Burkina Faso: semaine de la culture sous le signe de la cohésion nationale

Nuit blanche à Ouagadougou, chorégraphie de Serge Aimé Coulibaly, musique de Smockey, en janvier 2015.
© Pierre Van Eechaute

Au Burkina Faso, comme tous les deux ans, la ville de Bobo Dioulasso, dans l’ouest du pays, accueille les meilleurs artistes, stylistes et sportifs à l’occasion de la semaine nationale de la culture. Pour cette dix-huitième édition, placée sous le thème « culture et cohésion nationale », les acteurs du monde culturel ainsi que les autorités politiques souhaitent ouvrir une nouvelle page du pays en mettant en avant les valeurs culturelles de chaque communauté. Il faut dire que le Burkina Faso compte plus de soixante groupes ethniques.

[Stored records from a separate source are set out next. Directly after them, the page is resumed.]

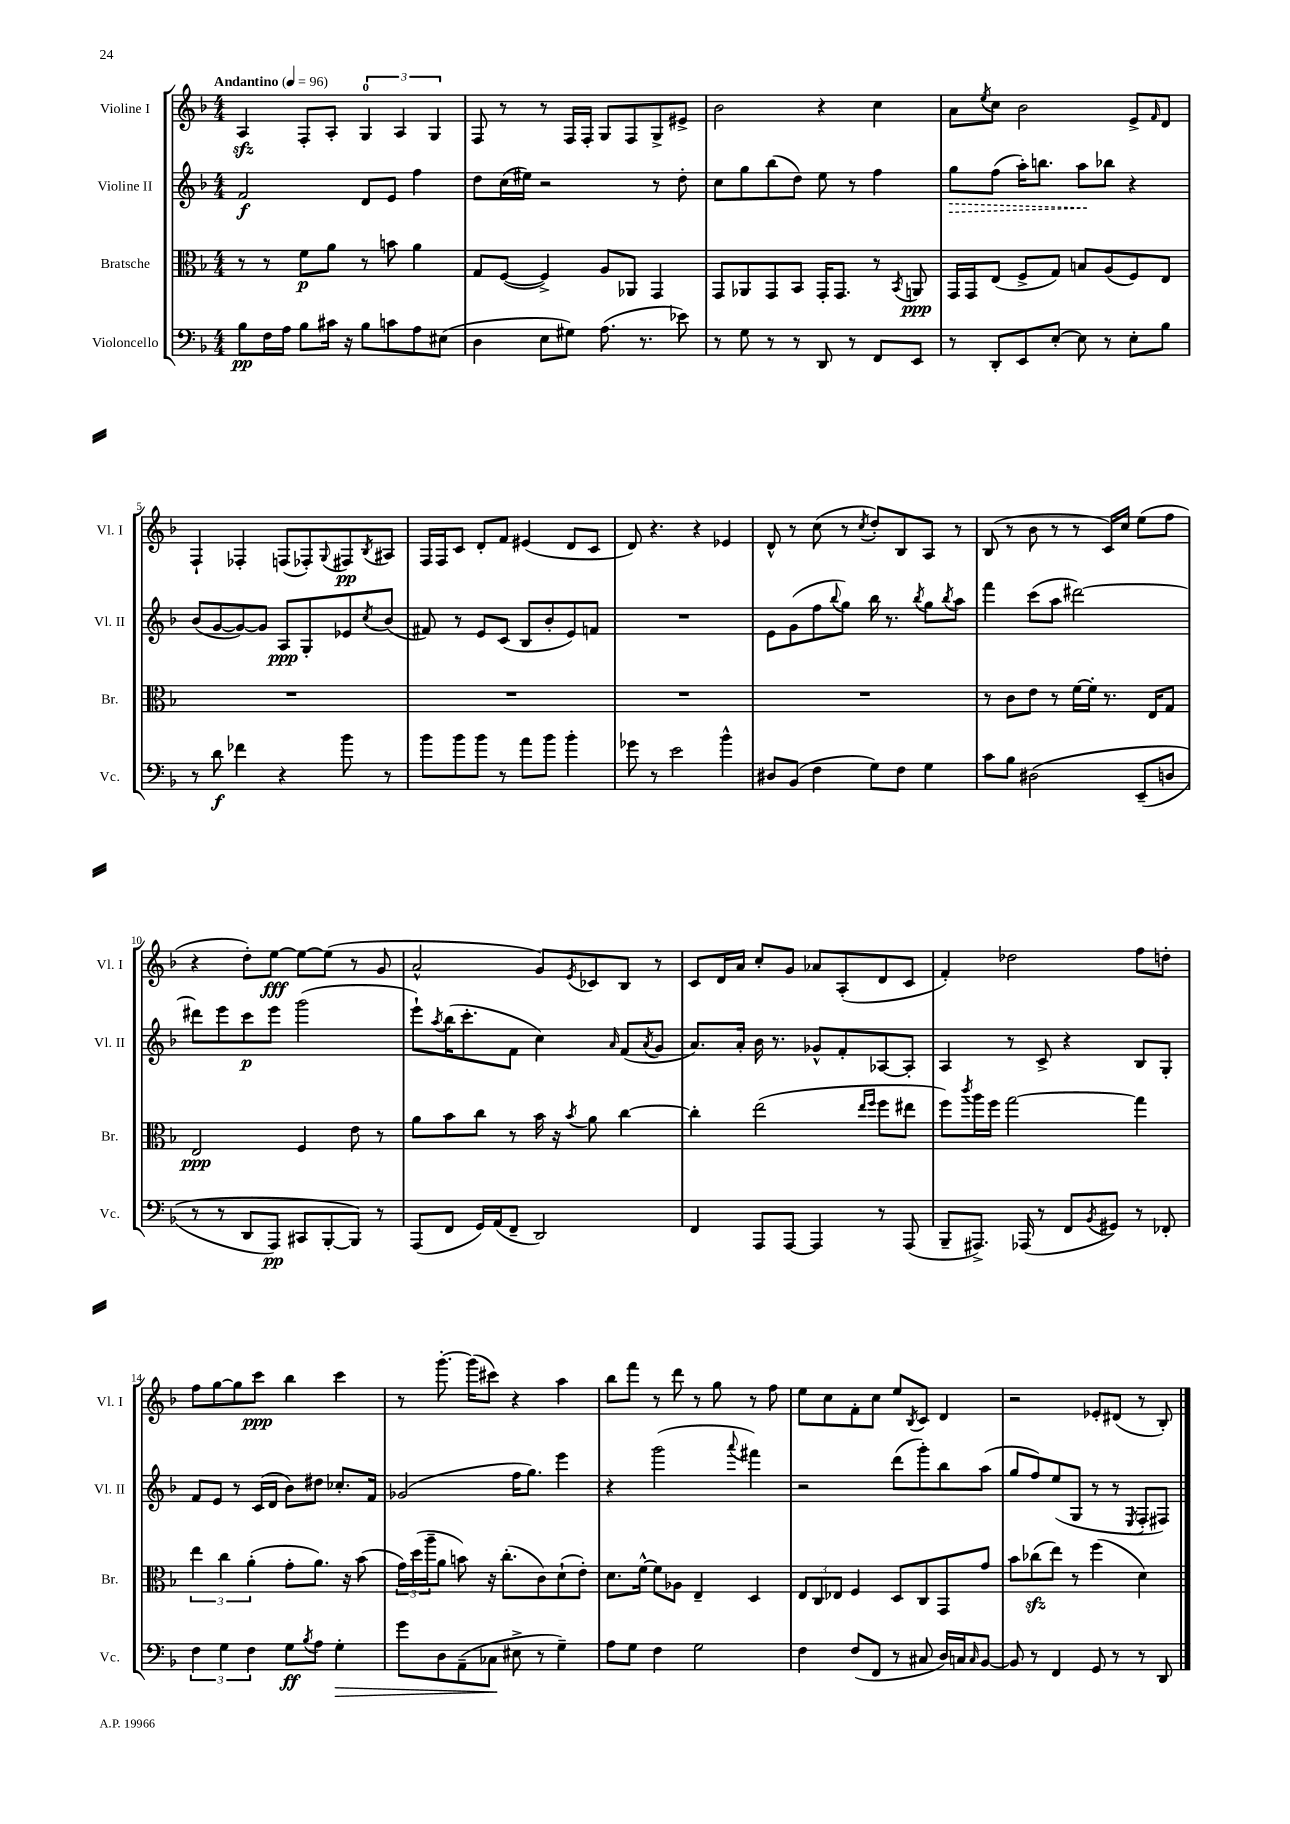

**kern	**dynam	**kern	**dynam	**kern	**dynam	**kern	**dynam
*part4	*part4	*part3	*part3	*part2	*part2	*part1	*part1
*staff4	*staff4	*staff3	*staff3	*staff2	*staff2	*staff1	*staff1
*I"Violoncello	*	*I"Bratsche	*	*I"Violine II	*	*I"Violine I	*
*I'Vc.	*	*I'Br.	*	*I'Vl. II	*	*I'Vl. I	*
*clefF4	*	*clefC3	*	*clefG2	*	*clefG2	*
*k[b-]	*	*k[b-]	*	*k[b-]	*	*k[b-]	*
*M4/4	*	*M4/4	*	*M4/4	*	*M4/4	*
*MM96	*	*MM96	*	*MM96	*	*MM96	*
=1	=1	=1	=1	=1	=1	=1	=1
!	!	!	!	!	!	!LO:TX:a:B:t=Andantino	!
8B-\L	pp	8r	.	2f/	f	4Azz/	.
16F\L	.	8r	.	.	.	.	.
16A\JJ	.	.	.	.	.	.	.
8B-\L	.	8f\L	p	.	.	8F'/L	.
16c#X\Jk	.	8a\J	.	.	.	8A'/J	.
16r	.	.	.	.	.	.	.
8B-\L	.	8r	.	8d/L	.	6G/	.
8cn\	.	8bn\	.	8e/J	.	.	.
.	.	.	.	.	.	6A/	.
8A\	.	4a\	.	4ff\	.	.	.
.	.	.	.	.	.	6G/	.
(8E#X\J	.	.	.	.	.	.	.
=2	=2	=2	=2	=2	=2	=2	=2
4D\	.	8G/L	.	8dd\L	.	8F/	.
.	.	([8F/J	.	(16cc\L	.	8r	.
.	.	.	.	16ee#X\JJ)	.	.	.
8E\L	.	4F^/])	.	2r	.	8r	.
8G#X\J)	.	.	.	.	.	16F/LL	.
.	.	.	.	.	.	16F'/JJ	.
(8.A\	.	8A/L	.	.	.	8G/L	.
.	.	8AA-X/J	.	.	.	8F/	.
8.r	.	.	.	.	.	.	.
.	.	4GG/	.	8r	.	8G^/	.
8e-X\)	.	.	.	8dd'\	.	8e#X^/J	.
=3	=3	=3	=3	=3	=3	=3	=3
8r	.	8GG/L	.	8cc\L	.	2b-\	.
8G\	.	8AA-X/	.	8gg\	.	.	.
8r	.	8GG/	.	(8bb-\	.	.	.
8r	.	8BB-/J	.	8dd\J)	.	.	.
8DD/	.	16GG'/KL	.	8ee\	.	4r	.
.	.	8.GG/J	.	.	.	.	.
8r	.	.	.	8r	.	.	.
8FF/L	.	8r	.	4ff\	.	4cc\	.
.	.	8qBB-/	.	.	.	.	.
8EE/J	.	8AAn/	ppp	.	.	.	.
=4	=4	=4	=4	=4	=4	=4	=4
!	!	!	!	!	!LO:HP:b	!	!
8r	.	16GG/LL	.	8gg\L	>	8a\L	.
.	.	16GG/J	.	.	.	.	.
.	.	.	.	.	.	8qee/	.
8DD'/L	.	(8E/J	.	(8ff\J	.	8cc\J	.
8EE/	.	8F^/L	.	16aa'\KL)	.	2b-\	.
.	.	.	.	8.bbn\J	.	.	.
[8E'/J	.	8G/J)	.	.	.	.	.
8E\]	.	8Bn/L	.	8aa\L	.	.	.
8r	.	(8A/	.	8bb-X\J	]	.	.
8E'\L	.	8F/)	.	4r	.	8e^/L	.
.	.	.	.	.	.	16qqf/	.
8B-\J	.	8E/J	.	.	.	8d/J	.
!!LO:LB:g=z
=5	=5	=5	=5	=5	=5	=5	=5
8r	.	1r	.	(8b-/L	.	4F`/	.
8d\	f	.	.	[8g/	.	.	.
4f-X\	.	.	.	8g/_)	.	4F-X'/	.
.	.	.	.	8g/J]	.	.	.
4r	.	.	.	8A/L	ppp	(8Fn/L	.
.	.	.	.	8G'/	.	8F-X'/)	.
.	.	.	.	.	.	8qqG/	.
8b-\	.	.	.	8e-X/	.	8F#X/	pp
.	.	.	.	8qcc/	.	8qB-/	.
8r	.	.	.	(8b-/J	.	8A#X/J	.
=6	=6	=6	=6	=6	=6	=6	=6
8b-\L	.	1r	.	8f#X/)	.	16F/LL	.
.	.	.	.	.	.	16F/J	.
8b-\	.	.	.	8r	.	8c/J	.
8b-\J	.	.	.	8e/L	.	8d'/L	.
8r	.	.	.	(8c/J	.	8f/J	.
8a\L	.	.	.	8B-/L	.	(4e#X/	.
8b-\J	.	.	.	8b-'/	.	.	.
4b-'\	.	.	.	8e/)	.	8d/L	.
.	.	.	.	8fn/J	.	8c/J	.
=7	=7	=7	=7	=7	=7	=7	=7
8g-X\	.	1r	.	1r	.	8d/)	.
8r	.	.	.	.	.	4.r	.
2e\	.	.	.	.	.	.	.
.	.	.	.	.	.	4r	.
4b-^^\	.	.	.	.	.	4e-X/	.
=8	=8	=8	=8	=8	=8	=8	=8
8D#X/L	.	1r	.	8e\L	.	8d^^/	.
(8BB-/J	.	.	.	(8g\	.	8r	.
4F\	.	.	.	8ff\	.	(8cc\	.
.	.	.	.	8qqbb-/	.	.	.
.	.	.	.	8gg\J)	.	8r	.
.	.	.	.	.	.	8qcc/	.
8G\L)	.	.	.	16bb-\	.	8dd'/L)	.
.	.	.	.	8.r	.	.	.
8F\J	.	.	.	.	.	8B-/	.
.	.	.	.	8qbb-/	.	.	.
4G\	.	.	.	8gg\L	.	8A/J	.
.	.	.	.	8qbb-/	.	.	.
.	.	.	.	8aa\J	.	8r	.
=9	=9	=9	=9	=9	=9	=9	=9
8c\L	.	8r	.	4fff\	.	(8B-/	.
8B-\J	.	8c\L	.	.	.	8r	.
(2D#X\	.	8e\J	.	(8ccc\L	.	8b-\	.
.	.	8r	.	8aa\J	.	8r	.
.	.	[16f\LL	.	[2ddd#X\)	.	8r	.
.	.	16f'\JJ]	.	.	.	.	.
.	.	8.r	.	.	.	16c/LL)	.
.	.	.	.	.	.	16cc/JJ	.
(8EE~/L	.	.	.	.	.	(8ee\L	.
.	.	16E/KL	.	.	.	.	.
8Dn/J	.	8G/J	.	.	.	8ff\J	.
!!LO:LB:g=z
=10	=10	=10	=10	=10	=10	=10	=10
8r	.	2E/	ppp	8ddd#X\L]	.	4r	.
8r	.	.	.	8eee\	.	.	.
8DD/L	.	.	.	8ccc\	p	8dd'\L)	.
8AAA/J)	pp	.	.	8eee\J	.	[8ee\J	fff
8CC#X/L	.	4F/	.	(2ggg\	.	8ee\L_	.
[8BBB-'/	.	.	.	.	.	(8ee\J]	.
8BBB-/J])	.	8e\	.	.	.	8r	.
8r	.	8r	.	.	.	8g/	.
=11	=11	=11	=11	=11	=11	=11	=11
(8AAA/L	.	8a\L	.	8eee`\L)	.	2a^^/	.
.	.	.	.	8qaa/	.	.	.
8FF/J	.	8b-\	.	(16bb-\K	.	.	.
.	.	.	.	8.ccc'\	.	.	.
16GG/LL)	.	8cc\J	.	.	.	.	.
(16AA/J	.	.	.	.	.	.	.
8FF~/J	.	8r	.	8f\J	.	.	.
2DD/)	.	16b-\	.	4cc\)	.	8g/L)	.
.	.	16r	.	.	.	.	.
.	.	8qb-/	.	.	.	8qe/	.
.	.	8a\	.	.	.	8c-X/	.
.	.	.	.	16qqa/	.	.	.
.	.	[4cc\	.	(8f/L	.	8B-/J	.
.	.	.	.	8qa/	.	.	.
.	.	.	.	8g/J	.	8r	.
=12	=12	=12	=12	=12	=12	=12	=12
4FF/	.	4cc'\]	.	8.a/L)	.	8c/L	.
.	.	.	.	.	.	16d/L	.
.	.	.	.	16a'/Jk	.	16a/JJ	.
8AAA/L	.	(2ee\	.	16b-\	.	8cc'/L	.
.	.	.	.	8.r	.	.	.
[8AAA/J	.	.	.	.	.	8g/J	.
4AAA/]	.	.	.	8g-X^^/L	.	8a-X/L	.
.	.	.	.	8f'/	.	(8A'/	.
.	.	16qqee/LL	.	.	.	.	.
.	.	16qqff/JJ	.	.	.	.	.
8r	.	8ff\L	.	[8A-X/	.	8d/	.
(8AAA/	.	8ee#X\J	.	8A-'/J]	.	8c/J	.
=13	=13	=13	=13	=13	=13	=13	=13
8BBB-~/L	.	8ff\L)	.	4A/	.	4f'/)	.
.	.	8qccc/	.	.	.	.	.
8.AAA#X^/J)	.	16aa\L	.	.	.	.	.
.	.	16ff\JJ	.	.	.	.	.
.	.	[2gg\	.	8r	.	2dd-X\	.
(16AAA-X/	.	.	.	.	.	.	.
8r	.	.	.	8c^/	.	.	.
8FF/L	.	.	.	4r	.	.	.
8qBB-/	.	.	.	.	.	.	.
8GG#X/J)	.	.	.	.	.	.	.
8r	.	4gg\]	.	8B-/L	.	8ff\L	.
8FF-X'/	.	.	.	8G'/J	.	8ddn'\J	.
!!LO:LB:g=z
=14	=14	=14	=14	=14	=14	=14	=14
6F\	.	6ee\	.	8f/L	.	8ff\L	.
.	.	.	.	8e/J	.	[8gg\	.
6G\	.	6cc\	.	.	.	.	.
.	.	.	.	8r	.	8gg\]	.
6F\	.	(6a'\	.	.	.	.	.
.	.	.	.	(16c/LL	.	8ccc\J	ppp
.	.	.	.	16d/JJ	.	.	.
8G\L	ff	8g'\L	.	8b-\L)	.	4bb-\	.
8qB-/	.	.	.	.	.	.	.
8A\J	.	8.a\J)	.	8dd#X\J	.	.	.
!	!LO:HP:b	!	!	!	!	!	!
4G'\	>	.	.	8.cc-X'/L	.	4ccc\	.
.	.	16r	.	.	.	.	.
.	.	(8b-\	.	.	.	.	.
.	.	.	.	16f/Jk	.	.	.
=15	=15	=15	=15	=15	=15	=15	=15
8g\L	.	24g\LL)	.	(2g-X/	.	8r	.
.	.	(24dd\	.	.	.	.	.
.	.	24aa~\J	.	.	.	.	.
8D\	.	8a\J	.	.	.	[8.ggg'\	.
(8AA~\	.	8bn\)	.	.	.	.	.
.	.	.	.	.	.	(16ggg\KL]	.
8C-X\J	.	16r	.	.	.	8ccc#X\J)	.
.	.	(8.cc'\L	.	.	.	.	.
8E#X^\	]	.	.	16ff\KL	.	4r	.
.	.	.	.	8.gg\J)	.	.	.
8r	.	8c\)	.	.	.	.	.
4G~\)	.	(8d`\	.	4eee\	.	4aa\	.
.	.	8e'\J)	.	.	.	.	.
=16	=16	=16	=16	=16	=16	=16	=16
8A\L	.	8.d\L	.	4r	.	8bb-\L	.
8G\J	.	.	.	.	.	8fff\J	.
.	.	[16f^^\Jk	.	.	.	.	.
4F\	.	8f\L]	.	(2ggg\	.	8r	.
.	.	8A-X\J	.	.	.	8ddd\	.
2G\	.	4E~/	.	.	.	8r	.
.	.	.	.	.	.	8gg\	.
.	.	.	.	8qqaaa/	.	.	.
.	.	4D/	.	4fff#X\)	.	8r	.
.	.	.	.	.	.	8ff\	.
=17	=17	=17	=17	=17	=17	=17	=17
4F\	.	12E/L	.	2r	.	8ee\L	.
.	.	12C/	.	.	.	.	.
.	.	.	.	.	.	8cc\	.
.	.	12E-X/J	.	.	.	.	.
(8F/L	.	4F/	.	.	.	8f'\	.
8FF/J	.	.	.	.	.	8cc\J	.
8r	.	8D/L	.	(8ddd\L	.	8ee/L	.
.	.	.	.	.	.	8qB-/	.
8C#X/	.	8C/	.	8ggg'\)	.	8c/J	.
16D/LL)	.	8GG/	.	8bb-\	.	4d/	.
16Cn/J	.	.	.	.	.	.	.
16qqC/	.	.	.	.	.	.	.
[8BB-/J	.	8g/J	.	(8aa\J	.	.	.
=18	=18	=18	=18	=18	=18	=18	=18
8BB-/]	.	8b-\L	.	8gg/L	.	2r	.
8r	.	(8cc-Xzz\	.	8ff/)	.	.	.
4FF/	.	8ee\J)	.	(8ee/	.	.	.
.	.	8r	.	8G/J	.	.	.
8GG/	.	(4ff\	.	8r	.	8e-X'/L	.
8r	.	.	.	8r	.	(8d#X/J	.
.	.	.	.	8qE/	.	.	.
8r	.	4d\)	.	8F'/L	.	8r	.
8DD/	.	.	.	8F#X/J)	.	8B-'/)	.
==	==	==	==	==	==	==	==
*-	*-	*-	*-	*-	*-	*-	*-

Pour Tahirou Barry, le ministre burkinabè de la Culture, des arts et du tourisme, le thème de cette édition, « culture et cohésion nationale » se veut un appel à l’endroit des Burkinabè afin de sauvegarder leurs valeurs culturelles.

« Ces deux dernières années, notre pays a traversé de graves crises sociopolitiques qui nous ont fait craindre le pire ! Toutefois, grâce à nos référents culturels, nous avons su les transcender et nous retrouver autour de l’essentiel et préserver ainsi notre cohésion nationale », a déclaré le ministre Tahirou Barry.

Pour le rappeur Smockey, la culture est une arme efficace pour rapprocher les communautés et barrer la route à l’extrémisme.

« C’est la culture qui peut relier les gens entre eux. C’est la culture qui peut dépasser les frontières de la timidité, du renfermement sur soi-même pour s’ouvrir aux autres et pour que le terrorisme ne puisse pas gagner ! », a déclaré, pour sa part, le rappeur Smockey.

Plus de 1 300 compétiteurs iront à la conquête des grands prix nationaux dans divers domaines. Mais au-delà de cette compétition, la semaine nationale de la culture est une tribune pour chaque communauté de présenter ce qu’elle a de meilleur dans le domaine de la culture, selon Alif Naba, artiste musicien.

« Mais cette compétition ne se déroule pas dans le sens de " combat ". Elle se situe plutôt dans le sens de mettre, au vu de tous, les cultures de chaque peuple et de chaque région du Burkina », a précisé l'artiste musicien Alif Naba.

Durant toute une semaine, la ville de Bobo Dioulasso vivra au rythme de la danse, la musique traditionnelle et moderne et des sports traditionnels.